Biography of Clement Laird Vallandigham

Name: Clement Laird Vallandigham
Bith Date: July 29, 1820
Death Date: June 17, 1871
Place of Birth: New Lisbon, Ohio, United States
Nationality: American
Gender: Male
Occupations: politician
Clement Laird Vallandigham

Clement Laird Vallandigham (1820-1871), American politician, was the foremost Peace Democrat during the Civil War. Though he sought to end the conflict and reunite the Union, he unintentionally aided the war effort by becoming a symbol of treasonous activity.

Clement Vallandigham was born in New Lisbon, Ohio, on July 29, 1820. He attended Jefferson College in Canonsburg, Pa., and then studied and practiced law. In 1845 he was elected as a Democrat to the Ohio Legislature, where he was a proponent of limited government and noninterference with slavery.

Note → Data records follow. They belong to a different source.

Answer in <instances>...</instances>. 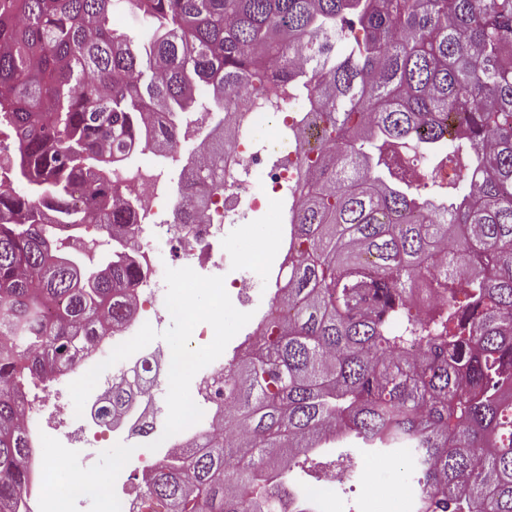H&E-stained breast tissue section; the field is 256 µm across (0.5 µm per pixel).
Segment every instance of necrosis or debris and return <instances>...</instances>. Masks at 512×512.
<instances>
[{
	"label": "necrosis or debris",
	"mask_w": 512,
	"mask_h": 512,
	"mask_svg": "<svg viewBox=\"0 0 512 512\" xmlns=\"http://www.w3.org/2000/svg\"><path fill=\"white\" fill-rule=\"evenodd\" d=\"M307 105L289 101L279 112L237 101L232 110L184 112L177 124L185 150L164 160L142 155L137 161L113 165L114 194L136 212L117 244L138 269L133 286L137 305L149 331L132 334L111 329L82 351L74 368L56 371L50 380L35 379L21 394L22 422L30 448L26 488L16 512H153L155 504L131 485L133 476L183 456L197 438L212 432L224 414V395L216 390L224 379V347L244 348L257 335L259 318L246 315L232 329H222L223 312L252 303L259 279L280 276L288 257L286 242L258 254L238 251L235 237L248 228L251 214L276 210L281 223L292 220L284 193L294 184L306 140L293 134ZM224 136V186L188 181L209 148L213 129ZM280 151L284 165H268L266 156ZM416 184L427 182L440 189L457 187L471 194L472 186L459 167L446 157L429 160L427 170H415ZM207 200L194 223H177L178 204ZM174 246V259L193 271L180 287H172L163 273L160 243ZM215 299L211 314L199 317L192 310L196 293ZM188 323L194 330L181 352L156 345L153 335L170 323ZM144 377L141 391L126 403L119 416H101L100 408L114 388L127 384L132 371ZM123 451L124 458L107 479L75 481L67 506H60L51 491L52 467L45 451L68 461L73 453L89 451L100 443ZM361 465L321 468L304 483L289 487L282 512H332L330 494L343 485L362 481Z\"/></svg>",
	"instance_id": "necrosis-or-debris-1"
}]
</instances>
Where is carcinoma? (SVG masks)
I'll return each mask as SVG.
<instances>
[{
	"label": "carcinoma",
	"mask_w": 512,
	"mask_h": 512,
	"mask_svg": "<svg viewBox=\"0 0 512 512\" xmlns=\"http://www.w3.org/2000/svg\"><path fill=\"white\" fill-rule=\"evenodd\" d=\"M123 6L150 37L113 22ZM197 86L222 111L226 93L274 109L305 90L318 155L289 191L286 312L224 366L234 427L158 466L145 494L168 512H280L285 488L261 476L408 448L426 512H512V0H0V131L25 185L0 194V512L27 471L20 384L137 307L132 262L90 268L59 228L132 223L103 168L150 148L146 106L177 146L179 113L207 108ZM393 145L449 146L473 196L423 215ZM198 179L223 183V158ZM429 279L448 285L431 317L411 294Z\"/></svg>",
	"instance_id": "carcinoma-1"
}]
</instances>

Elected to the U.S. Congress in 1856, he became noted for his harsh denunciations of the Republican party's antislavery stance. He strongly backed compromise with the South during the secession crisis of 1860-1861.

When the Southern Democrats left the party in 1861, and with the death of Stephen A. Douglas, Vallandigham became a major Democratic spokesman in Congress. Even after the Civil War erupted, he believed that the Union could be peacefully restored if only the Democrats were returned to power, stopped the war, and promised to uphold states' rights. He bitterly attacked Republican attempts to broaden the war's aims. The Republicans violently assailed him as the leader of the Copperheads--that is, "traitors" conspiring toward a Southern victory.

In 1862 the Republican legislature gerrymandered Vallandigham's district and defeated him for reelection. No longer in Congress, he continued publicly opposing the war. In 1863 he was arrested on orders of Gen. Ambrose Burnside and charged with expressing disloyal sentiments. A military commission quickly tried him and sentenced him to prison. President Lincoln, embarrassed but not wishing to undermine the general's authority, banished Vallandigham to the Confederacy. Protesting his innocence, Vallandigham went to Canada.

In 1863 Ohio Democrats nominated Vallandigham for governor in absentia, calling him a martyr to arbitrary authority unleashed by the unconstitutional and revolutionary war. In the ensuing campaign the Republicans used the treason issue and overwhelmingly defeated Vallandigham. He returned to the United States in 1864 and was instrumental in placing a peace plank in the Democratic national platform in 1864.

After the war Vallandigham returned to law. He attended the National Union Convention in 1866, designed to create an intersectional conservative party of Democrats and Republicans to counter Radical Republican policies. In 1868 he ran again for Congress but was defeated. In 1871 he urged the Democrats to take a new tack, forget war issues, and seek new programs to win popular support. On June 17 he died while demonstrating to a jury in Hamilton, Ohio, how an alleged murder victim had shot himself.

Further Reading

  • A highly sympathetic biography of Vallandigham is by his brother, James L. Vallandigham, A Life of Clement L. Vallandigham (1872). This has been superseded by Frank L. Klement, The Limits of Dissent: Clement L. Vallandigham and the Civil War (1970). An excellent, authoritative sketch of his life is in Kenneth W. Wheeler, ed., For the Union: Ohio Leaders in the Civil War (1968). Frank L. Klement, The Copperheads in the Middle West (1960), places Vallandigham's actions in their political context.